Referring to the part of Henderson Brooks-Bhagat report, which was leaked out in 2014 by Australian journalist Neville Maxwell, Arun Jaitley had stated: “What has been made public is part-I of the report. It has already been reported in the media but pages 112 to 167 are still not known. Is it because these pages contain some material which can be embarrassing to those in power in 1962? The first 111 pages have been made public, rather than allowing public opinion be influenced by unauthentic sources, it is now necessary to make the balance pages public. The contents of the report also raise some legitimate questions. The military strategy of the then government has been seriously questioned. The intelligence assessment of the Chinese attitude was a flawed one. The military strategy in creating “forward posts” has been criticised as providing to the Chinese a pretext for invasion. It further appears from the report that the prime minister and his favourite set of officials both in the Army and in the Intelligence establishment were flawed in their assessment. In fact, the opinion of these officials close to the prime minister had cost this country heavily. The unpreparedness of the Armed forces is writ large in the contents of the report. Was a Himalayan blunder of 1962, in fact, a Nehruvian blunder?
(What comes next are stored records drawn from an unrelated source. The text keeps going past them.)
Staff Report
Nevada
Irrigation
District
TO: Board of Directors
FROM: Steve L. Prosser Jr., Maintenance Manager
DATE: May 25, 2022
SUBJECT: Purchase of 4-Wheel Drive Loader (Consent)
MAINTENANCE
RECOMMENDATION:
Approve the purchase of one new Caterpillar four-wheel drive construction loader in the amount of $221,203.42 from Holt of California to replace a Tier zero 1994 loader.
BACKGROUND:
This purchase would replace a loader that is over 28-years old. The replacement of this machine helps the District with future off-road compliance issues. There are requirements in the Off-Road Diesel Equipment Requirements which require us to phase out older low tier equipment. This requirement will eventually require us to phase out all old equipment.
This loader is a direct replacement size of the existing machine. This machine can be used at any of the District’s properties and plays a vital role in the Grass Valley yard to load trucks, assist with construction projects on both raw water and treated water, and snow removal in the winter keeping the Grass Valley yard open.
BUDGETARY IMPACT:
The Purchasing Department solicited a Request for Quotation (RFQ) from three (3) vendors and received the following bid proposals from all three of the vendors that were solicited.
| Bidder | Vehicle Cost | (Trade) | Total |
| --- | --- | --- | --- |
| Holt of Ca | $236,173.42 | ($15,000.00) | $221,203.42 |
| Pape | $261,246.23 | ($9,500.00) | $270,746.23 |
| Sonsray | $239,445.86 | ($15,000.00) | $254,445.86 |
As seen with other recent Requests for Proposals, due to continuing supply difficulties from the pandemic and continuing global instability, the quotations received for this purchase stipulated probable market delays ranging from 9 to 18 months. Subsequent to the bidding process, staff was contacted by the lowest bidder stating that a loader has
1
The leaked contents of the report serve as a lesson for us today. How prepared are we in our military 
strategy? Contemporary evidence indicates that our defence procurement has suffered. This adversely hurts our armed forces who are professional amongst the best in the world. Are we willing to learn lessons from 1962?”. However, soon after the BJP came to power and Jaitley became the defence minister he stressed that the Henderson-Brooks report “is a top-secret document and has not been declassified so far. The release of this report, fully or partially, or disclosure of any information related to this report, would not be in national interest”.
Recollections by survivors of the 1962 battles make veteran’s blood boil. It is because these recollections rub in the fact of how clueless and callous leaders like Nehru and Krishna Menon were and how their impractical orders were followed by Indian officers and soldiers with utmost bravery, often knowing that they would not survive. As Major General Ian Cardozo (retd) recounts in Param Vir Chakra: Our Heroes in Battle: “Every single man of this company was found dead in his trench with several bullet or splinter wounds. The two-inch mortar man died with a bomb still in his hand. The medical orderly had a syringe and a bandage in his hand when a Chinese bullet killed him. A dozen bodies of Ahirs (this was an all Ahir battalion of the Kumaon Regiment-all plainsmen unlike the Kumaonis) were found outside their trenches indicating that they had in turn attacked the attacking Chinese when they were killed.”  Of the 1,000 mortar bombs with them, 993 had been fired. The mortar detachment personnel were readying to fire the other seven when they were killed. 
The end of this war saw Nehru, who had for long deceived the Parliament and the nation, a “broken man”. Too little, too late, he had to sack Krishna Menon. 
This book is an important trail-brazing reference base for further research by China watchers and a must read for all government leaders and officials dealing with national security.